*PROBLEM DESCRIPTION*.
Across these entries, count the lines holding the string "Edelstahl"; the number is the whole answer.

*EXERCISE DATA*.
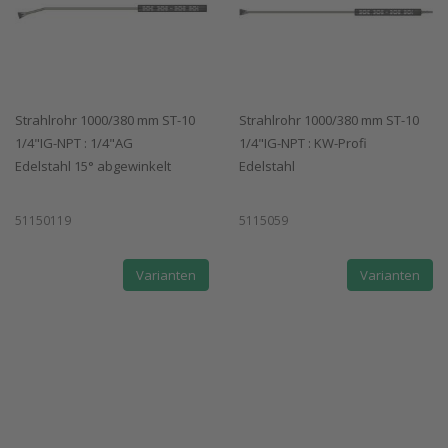
Strahlrohr 1000/380 mm ST-10
Strahlrohr 1000/380 mm ST-10
1/4"IG-NPT : 1/4"AG
1/4"IG-NPT : KW-Profi
Edelstahl 15° abgewinkelt
Edelstahl
51150119
5115059
Varianten
Varianten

*ANSWER FOR THE TASK*.
2